(Text excerpt):

..........

Sinistral and dextral? “Left” (sinister) and “right” (dexter).
You found a dexter LIGHTNING WHELK. Great find!
OhmyGoodGracious! The first time I discovered this blog was in 2011 when I was looking for shells in SC. I found exactly one whole whelk. I just looked at it again…..and it’s a RIGHT HANDED WHELK! EEEK! Can I email you a picture?
CA, if u found it in SC, you probably found a knobbed whelk or a channeled whelk. Lots of whelks from South Carolina are right handed. Omigosh, I’m so sorry you guys, I think I have confused the issue of rare finds. Ack! It’s only the lightning whelk that is rarely found with the opening on the right side. All other whelks open to the right as I’ve shown in the photos above.
Just to add to the complexity, I undertstand there are actually “right handed left handed” whelks, a freak just as a sinistral specimen of a normally right handed
whelk is a freak. I have a “right handed left handed” whelk, and that it is so was confirmed by an eminent shell scientist and expert.
Omg. Ha! I guess there could be! We’d love to see a photo of that one too. Which typed of whelk is your “left handed right handed” whelk? Yep! It’s complex and oh so fun.
While shelling at a rather remote beach south of Matamoros, Mexico, I found a shell that had “pear whelk” written inside of it. I don’t think Mother Nature wrote that in there….lol. Now you’ve got me curious, I’ll have to look at my whelk collection to see if I have any right-handed ones.

..........

(Data for review):
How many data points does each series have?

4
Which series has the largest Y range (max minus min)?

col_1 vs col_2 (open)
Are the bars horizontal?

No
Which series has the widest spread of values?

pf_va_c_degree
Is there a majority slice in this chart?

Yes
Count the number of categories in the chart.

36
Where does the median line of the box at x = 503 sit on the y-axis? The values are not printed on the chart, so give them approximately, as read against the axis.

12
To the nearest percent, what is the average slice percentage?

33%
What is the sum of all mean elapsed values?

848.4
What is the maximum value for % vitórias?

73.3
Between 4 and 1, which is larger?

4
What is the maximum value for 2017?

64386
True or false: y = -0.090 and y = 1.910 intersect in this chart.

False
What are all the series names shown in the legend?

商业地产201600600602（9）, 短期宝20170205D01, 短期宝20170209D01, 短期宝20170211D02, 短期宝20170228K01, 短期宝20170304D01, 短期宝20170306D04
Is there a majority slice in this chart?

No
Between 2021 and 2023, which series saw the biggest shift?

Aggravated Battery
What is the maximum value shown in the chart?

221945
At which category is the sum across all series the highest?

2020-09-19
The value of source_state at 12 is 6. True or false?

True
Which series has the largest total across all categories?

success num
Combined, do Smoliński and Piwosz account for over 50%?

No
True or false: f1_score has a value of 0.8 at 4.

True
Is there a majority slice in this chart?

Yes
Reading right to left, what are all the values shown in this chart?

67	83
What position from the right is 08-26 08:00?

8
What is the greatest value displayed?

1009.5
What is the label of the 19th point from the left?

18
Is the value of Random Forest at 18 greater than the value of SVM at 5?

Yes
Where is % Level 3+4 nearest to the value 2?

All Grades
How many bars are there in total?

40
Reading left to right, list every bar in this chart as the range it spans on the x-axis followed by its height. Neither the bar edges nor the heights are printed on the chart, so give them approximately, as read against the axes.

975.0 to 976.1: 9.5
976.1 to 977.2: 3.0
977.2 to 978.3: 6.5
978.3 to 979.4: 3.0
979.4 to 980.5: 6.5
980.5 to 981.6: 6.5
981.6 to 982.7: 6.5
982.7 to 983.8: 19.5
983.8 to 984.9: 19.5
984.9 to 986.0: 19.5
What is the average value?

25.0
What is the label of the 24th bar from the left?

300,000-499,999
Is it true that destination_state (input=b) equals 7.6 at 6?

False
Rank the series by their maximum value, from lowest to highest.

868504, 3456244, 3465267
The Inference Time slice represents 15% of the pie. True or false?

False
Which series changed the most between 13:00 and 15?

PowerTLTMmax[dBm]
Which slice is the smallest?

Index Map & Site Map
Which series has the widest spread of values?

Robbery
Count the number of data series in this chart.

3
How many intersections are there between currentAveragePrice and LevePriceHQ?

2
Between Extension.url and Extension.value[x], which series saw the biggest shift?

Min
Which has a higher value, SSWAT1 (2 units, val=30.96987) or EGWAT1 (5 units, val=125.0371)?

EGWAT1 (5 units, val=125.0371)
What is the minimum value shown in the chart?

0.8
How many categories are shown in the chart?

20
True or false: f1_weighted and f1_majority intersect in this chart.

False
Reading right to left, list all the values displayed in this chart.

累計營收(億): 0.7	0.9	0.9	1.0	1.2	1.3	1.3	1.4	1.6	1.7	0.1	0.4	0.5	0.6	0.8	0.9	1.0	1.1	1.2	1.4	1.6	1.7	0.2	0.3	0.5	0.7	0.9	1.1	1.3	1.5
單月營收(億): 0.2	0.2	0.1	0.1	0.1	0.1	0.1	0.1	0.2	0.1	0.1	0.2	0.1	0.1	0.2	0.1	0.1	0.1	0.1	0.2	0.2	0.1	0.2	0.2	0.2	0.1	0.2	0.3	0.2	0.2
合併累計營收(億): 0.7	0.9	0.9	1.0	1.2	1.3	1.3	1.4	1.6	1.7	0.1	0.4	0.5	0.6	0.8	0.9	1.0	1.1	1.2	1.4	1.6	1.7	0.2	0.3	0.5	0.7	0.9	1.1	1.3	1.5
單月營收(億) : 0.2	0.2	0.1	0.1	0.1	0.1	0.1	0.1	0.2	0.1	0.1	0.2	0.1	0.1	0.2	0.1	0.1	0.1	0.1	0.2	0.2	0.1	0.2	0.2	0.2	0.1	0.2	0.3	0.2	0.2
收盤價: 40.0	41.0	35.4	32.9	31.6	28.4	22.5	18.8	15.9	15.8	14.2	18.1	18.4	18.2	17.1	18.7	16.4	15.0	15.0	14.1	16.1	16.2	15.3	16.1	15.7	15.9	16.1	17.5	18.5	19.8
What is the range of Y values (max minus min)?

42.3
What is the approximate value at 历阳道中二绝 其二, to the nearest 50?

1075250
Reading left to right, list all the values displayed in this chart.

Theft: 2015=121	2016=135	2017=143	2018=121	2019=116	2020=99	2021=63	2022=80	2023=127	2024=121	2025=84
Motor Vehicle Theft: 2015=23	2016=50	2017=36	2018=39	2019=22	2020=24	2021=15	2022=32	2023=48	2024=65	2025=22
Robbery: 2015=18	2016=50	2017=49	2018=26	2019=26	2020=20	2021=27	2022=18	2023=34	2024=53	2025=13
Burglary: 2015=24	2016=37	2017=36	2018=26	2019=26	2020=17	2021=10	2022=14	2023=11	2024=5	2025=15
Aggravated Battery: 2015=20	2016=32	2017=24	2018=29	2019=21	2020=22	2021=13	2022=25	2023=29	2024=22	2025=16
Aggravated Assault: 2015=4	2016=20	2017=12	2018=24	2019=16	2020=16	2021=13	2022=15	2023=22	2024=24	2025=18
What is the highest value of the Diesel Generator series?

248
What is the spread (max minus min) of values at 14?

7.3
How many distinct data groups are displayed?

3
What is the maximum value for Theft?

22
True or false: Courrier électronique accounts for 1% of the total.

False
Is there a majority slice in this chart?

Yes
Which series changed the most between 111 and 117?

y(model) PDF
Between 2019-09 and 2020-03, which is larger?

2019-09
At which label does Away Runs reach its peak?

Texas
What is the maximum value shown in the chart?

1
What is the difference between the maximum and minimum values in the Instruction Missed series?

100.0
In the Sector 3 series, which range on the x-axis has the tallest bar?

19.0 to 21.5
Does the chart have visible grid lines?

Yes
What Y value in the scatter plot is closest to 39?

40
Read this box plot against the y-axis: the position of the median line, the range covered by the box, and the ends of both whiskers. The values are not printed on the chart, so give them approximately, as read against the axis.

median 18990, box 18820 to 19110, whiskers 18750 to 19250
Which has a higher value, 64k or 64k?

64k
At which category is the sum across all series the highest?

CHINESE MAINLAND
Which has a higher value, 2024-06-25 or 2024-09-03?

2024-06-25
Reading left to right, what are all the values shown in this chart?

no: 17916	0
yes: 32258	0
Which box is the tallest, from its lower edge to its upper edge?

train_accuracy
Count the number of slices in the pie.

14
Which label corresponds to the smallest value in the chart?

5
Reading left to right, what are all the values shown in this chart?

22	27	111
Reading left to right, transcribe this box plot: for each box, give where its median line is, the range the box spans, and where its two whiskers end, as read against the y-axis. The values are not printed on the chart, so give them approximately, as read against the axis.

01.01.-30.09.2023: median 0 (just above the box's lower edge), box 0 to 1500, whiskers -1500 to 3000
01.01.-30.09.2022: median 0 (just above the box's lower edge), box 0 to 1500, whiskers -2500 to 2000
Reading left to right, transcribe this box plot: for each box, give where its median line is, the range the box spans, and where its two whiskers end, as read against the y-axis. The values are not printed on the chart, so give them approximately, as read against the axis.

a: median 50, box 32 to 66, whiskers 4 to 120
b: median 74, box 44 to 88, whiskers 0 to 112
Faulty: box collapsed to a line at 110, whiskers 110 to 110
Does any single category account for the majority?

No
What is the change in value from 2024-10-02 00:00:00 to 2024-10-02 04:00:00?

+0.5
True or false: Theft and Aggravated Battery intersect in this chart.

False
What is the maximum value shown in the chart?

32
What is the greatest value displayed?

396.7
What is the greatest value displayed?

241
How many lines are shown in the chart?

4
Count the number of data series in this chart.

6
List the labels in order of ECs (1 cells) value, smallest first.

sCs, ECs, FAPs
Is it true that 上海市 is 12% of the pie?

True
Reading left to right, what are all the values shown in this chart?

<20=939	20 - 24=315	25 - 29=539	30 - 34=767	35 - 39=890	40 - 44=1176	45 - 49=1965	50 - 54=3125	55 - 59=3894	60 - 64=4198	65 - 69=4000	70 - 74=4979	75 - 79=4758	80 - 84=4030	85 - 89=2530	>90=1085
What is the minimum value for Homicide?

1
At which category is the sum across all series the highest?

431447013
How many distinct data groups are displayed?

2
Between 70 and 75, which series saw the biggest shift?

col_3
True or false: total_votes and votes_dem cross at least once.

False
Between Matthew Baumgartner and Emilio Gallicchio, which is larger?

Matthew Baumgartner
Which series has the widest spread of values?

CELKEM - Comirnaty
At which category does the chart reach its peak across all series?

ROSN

..........

(Assigned task 1):
Answer these questions from the whelk discussion:
(a) In what year did one commenter first come across the blog?
(b) Which whelk is rarely found with its opening on the right side?
(c) Where was the shell with "pear whelk" written inside it found?
(Assigned task 2):
Please retype the stretch of the whelk discussion from "Just to add" through "any right-handed ones.".
The records have no connection to the whelk discussion.

(Written answer 1):
(a) 2011
(b) The lightning whelk
(c) At a rather remote beach south of Matamoros, Mexico

(Written answer 2):
Just to add to the complexity, I undertstand there are actually “right handed left handed” whelks, a freak just as a sinistral specimen of a normally right handed
whelk is a freak. I have a “right handed left handed” whelk, and that it is so was confirmed by an eminent shell scientist and expert.
Omg. Ha! I guess there could be! We’d love to see a photo of that one too. Which typed of whelk is your “left handed right handed” whelk? Yep! It’s complex and oh so fun.
While shelling at a rather remote beach south of Matamoros, Mexico, I found a shell that had “pear whelk” written inside of it. I don’t think Mother Nature wrote that in there….lol. Now you’ve got me curious, I’ll have to look at my whelk collection to see if I have any right-handed ones.